Между тем Марфинька в первый же год брака стала ему изменять: с кем попало и где попало. Обыкновенно, когда Цинциннат приходил домой, она, с какой-то сытой улыбочкой прижимая к шее пухлый подбородок, как бы журя себя, глядя исподлобья честными карими глазами, говорила низким голубиным голоском: «А Марфинька нынче опять это делала». Он несколько секунд смотрел на нее, приложив, как женщина, ладонь к щеке, и потом, беззвучно воя, уходил через все комнаты, полные ее родственников, и запирался в уборной, где топал, шумел водой, кашлял, маскируя рыдания. Иногда, оправдываясь, она ему объясняла: «Я же, ты знаешь, добренькая: это такая маленькая вещь, а мужчине такое облегчение».

Скоро она забеременела – и не от него. Разрешилась мальчиком, немедленно забеременела снова – и снова не от него – и родила девочку. Мальчик был хром и зол; тупая, тучная девочка – почти слепа. Вследствие своих дефектов оба ребенка попали к нему в сад, и странно бывало видеть ловкую, ладную, румяную Марфиньку, ведущую домой этого калеку, эту тумбочку. Цинциннат понемножку перестал следить за собой вовсе, – и однажды, на каком-то открытом собрании в городском парке, вдруг пробежала тревога, и один произнес громким голосом: «Горожане, между нами находится…» – тут последовало страшное, почти забытое слово, – и налетел ветер на акации, – и Цинциннат не нашел ничего лучше, как встать и удалиться, рассеянно срывая листики с придорожных кустов. А спустя десять дней он был взят.

«Вероятно, завтра», – сказал Цинциннат, медленно шагая по камере. «Вероятно, завтра», – сказал Цинциннат и сел на койку, уминая ладонью лоб.

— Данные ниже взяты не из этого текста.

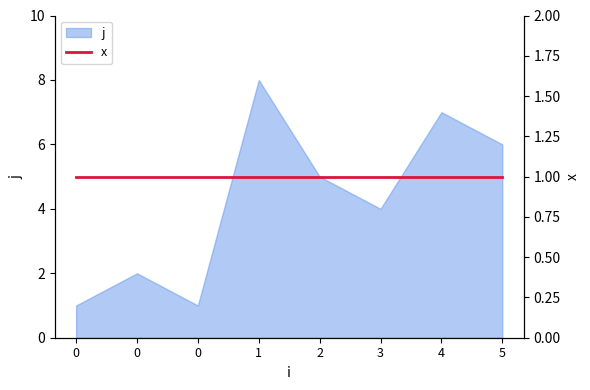

Does the chart display data point markers on the line(s)?

No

Закатный луч повторял уже знакомые эффекты. «Вероятно, завтра, – сказал со вздохом Цинциннат. – Слишком тихо было сегодня, а уже завтра, спозаранку…»

Некоторое время все молчали: глиняный кувшин с водой на дне, поивший всех узников мира; стены, друг другу на плечи положившие руки, как четверо неслышным шепотом обсуждающих квадратную тайну; бархатный паук, похожий чем-то на Марфиньку; большие черные книги на столе…

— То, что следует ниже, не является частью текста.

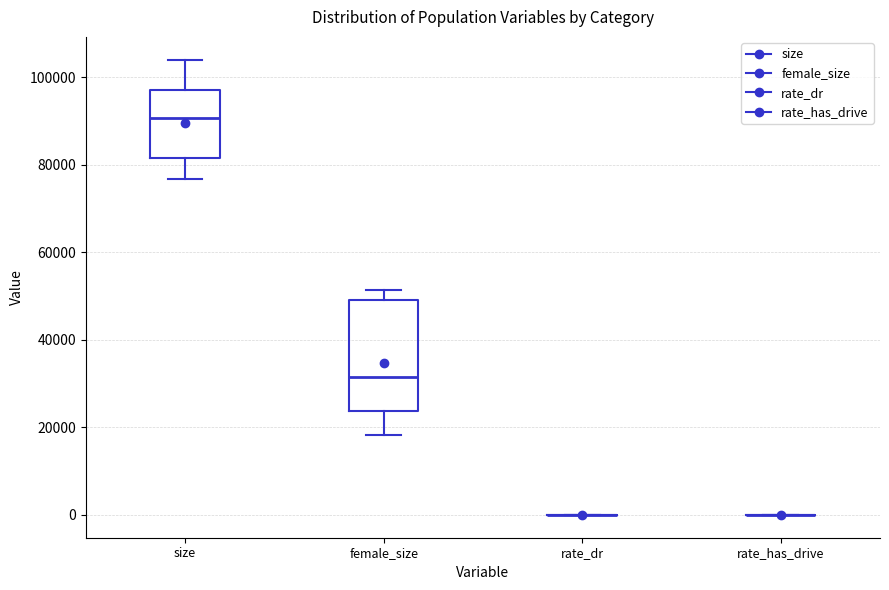

Which box is the tallest, from its lower edge to its upper edge?

female_size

«Какое недоразумение!» – сказал Цинциннат и вдруг рассмеялся. Он встал, снял халат, ермолку, туфли. Снял полотняные штаны и рубашку. Снял, как парик, голову, снял ключицы, как ремни, снял грудную клетку, как кольчугу. Снял бедра, снял ноги, снял и бросил руки, как рукавицы, в угол. То, что оставалось от него, постепенно рассеялось, едва окрасив воздух. Цинциннат сперва просто наслаждался прохладой; затем, окунувшись совсем в свою тайную среду, он в ней вольно и весело —

Грянул железный гром засова, и Цинциннат мгновенно оброс всем тем, что сбросил, вплоть до ермолки. Тюремщик Родион принес в круглой корзиночке, выложенной виноградными листьями, дюжину палевых слив – подарок супруги директора.

Цинциннат, тебя освежило преступное твое упражнение.